Requirement 1:
Repeat verbatim the passage of the Scrapy post below, from "def_dict = defaultdict(list)" up to and including "self.exporter.finish_exporting()".
Requirement 2:
List every method defined in the code of the Scrapy post below.

(Selected excerpt begins)

0

I'm currently building a Python backend that will be deployed item's list to S3 bucket in the format I need using Scrapinghub service and Scrapy module.

I successfully log into the website. Made looping through pages and started yielding items in the next format on each page. I provided you with the way I yield items.

spider.py

def parse(self, response):

    links = response.selector.xpath('//a[@class="item"]/@href').getall()
    names = response.selector.xpath('//a[@class="item"]/text()').getall()

    yield { 'links': links,'names': names }

In the file pipelines.py I made custom JSON Pipeline to receive json file in the next format:

{
    "list_of_objects": [
            {
                "links": "link",
                "names": "name"
            },
            {...},
            {...},
            ...
    ]
}

pipelines.py

class JsonWriterPipeline(object):
    items_list = []

    def open_spider(self, spider):
        self.file = open('items.json', 'wb')
        self.exporter = JsonItemExporter(self.file, encoding='utf-8', ensure_ascii=False)
        self.exporter.start_exporting()

    def process_item(self, item, spider):

        self.items_list.append(item)
        return item

    def close_spider(self, spider):

        def_dict = defaultdict(list)
        def_dict['list_of_objects'] = self.items_list

        self.exporter.export_item(def_dict)
        self.exporter.finish_exporting()
        self.file.close()

(Selected excerpt ends)
(Information begins)

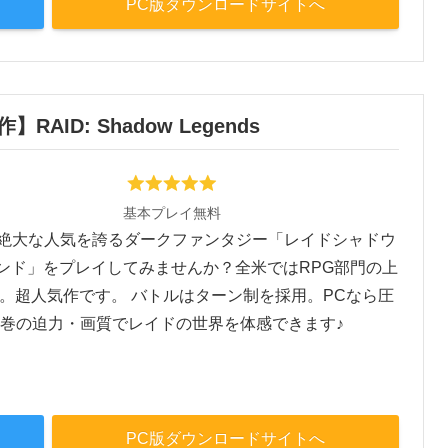
PC版ダウンロードサイトへ
AID: Shadow Legends
基本プレイ無料
絶大な人気を誇るダークファンタジー「レイドシャドウ
ンド」をプレイしてみませんか？全米ではRPG部門の上
。超人気作です。 バトルはターン制を採用。PCなら圧
巻の迫力・画質でレイドの世界を体感できます♪
PC版ダウンロードサイトへ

(Information ends)

Answer space 1:
def_dict = defaultdict(list)
        def_dict['list_of_objects'] = self.items_list

        self.exporter.export_item(def_dict)
        self.exporter.finish_exporting()

Answer space 2:
parse
open_spider
process_item
close_spider